Beberapa menit kemudian gadis yang selalu ku puja-puji sedari tadi dijemput oleh seorang lelaki tua. Raut wajah pria itu begitu menakutkan. Ya, wajahnya begitu beringas, tampak seperti penjahat. Aku menjadi gugup di depan lelaki tua itu hingga sepatah katapun tak sempat kuucap kepada Mora yang berlalu begitu saja dari hadapanku. Apalagi aku harus meminta salah satu akun media sosial Mora, sangat tidak memungkinkan. Ya sudahlah mungkin masih ada waktu, sekarang aku harus kembali karena adikku pasti menungguku seorang diri di rumah.

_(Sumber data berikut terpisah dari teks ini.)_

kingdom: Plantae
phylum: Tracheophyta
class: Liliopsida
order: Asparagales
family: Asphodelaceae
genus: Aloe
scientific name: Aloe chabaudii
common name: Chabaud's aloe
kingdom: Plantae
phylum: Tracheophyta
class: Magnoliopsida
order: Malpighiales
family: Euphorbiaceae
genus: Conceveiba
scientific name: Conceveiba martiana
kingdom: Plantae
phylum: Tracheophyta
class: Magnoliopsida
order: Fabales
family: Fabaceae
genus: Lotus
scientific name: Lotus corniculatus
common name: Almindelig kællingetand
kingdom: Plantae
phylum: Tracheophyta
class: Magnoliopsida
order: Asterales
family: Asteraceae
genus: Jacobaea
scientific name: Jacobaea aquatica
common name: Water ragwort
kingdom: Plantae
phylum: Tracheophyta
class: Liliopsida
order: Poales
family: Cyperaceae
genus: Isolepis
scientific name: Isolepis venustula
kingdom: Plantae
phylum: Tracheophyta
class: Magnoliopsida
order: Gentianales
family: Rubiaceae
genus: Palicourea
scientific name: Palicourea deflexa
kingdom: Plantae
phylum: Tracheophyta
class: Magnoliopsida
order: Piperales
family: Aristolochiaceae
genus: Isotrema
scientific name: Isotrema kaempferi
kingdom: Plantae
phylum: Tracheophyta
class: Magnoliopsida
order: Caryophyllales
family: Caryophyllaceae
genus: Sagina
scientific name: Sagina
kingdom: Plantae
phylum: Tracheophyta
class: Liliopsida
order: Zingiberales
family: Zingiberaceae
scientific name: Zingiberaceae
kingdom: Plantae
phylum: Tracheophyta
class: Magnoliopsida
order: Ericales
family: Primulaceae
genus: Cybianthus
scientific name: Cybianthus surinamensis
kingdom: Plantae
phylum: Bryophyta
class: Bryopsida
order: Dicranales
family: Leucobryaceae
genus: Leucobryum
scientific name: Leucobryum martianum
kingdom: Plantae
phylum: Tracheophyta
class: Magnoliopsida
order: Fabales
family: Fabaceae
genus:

Baca juga :  Pengantar Pesanan || Sastra

***

Di sore itu, aku bersama adikku berjalan mengelilingi kota. Hal ini sudah menjadi kebiasaan kami. Kaki ini hanya ingin berjejak pada bekas yang pernah ada. Hanya sekadar bernostalgia mengingat momen saat masih bersama ayah dan ibu. Aku dan adikku sadar bahwa semua tinggal memori yang terlukis indah dalam galeri kami untuk selamanya. Kini mereka telah tiada. Yang tersisa hanyalah jejak kisah yang pernah dipijak bersama. Dan jejak-jejak itulah yang tanpa hari terus dipijaki.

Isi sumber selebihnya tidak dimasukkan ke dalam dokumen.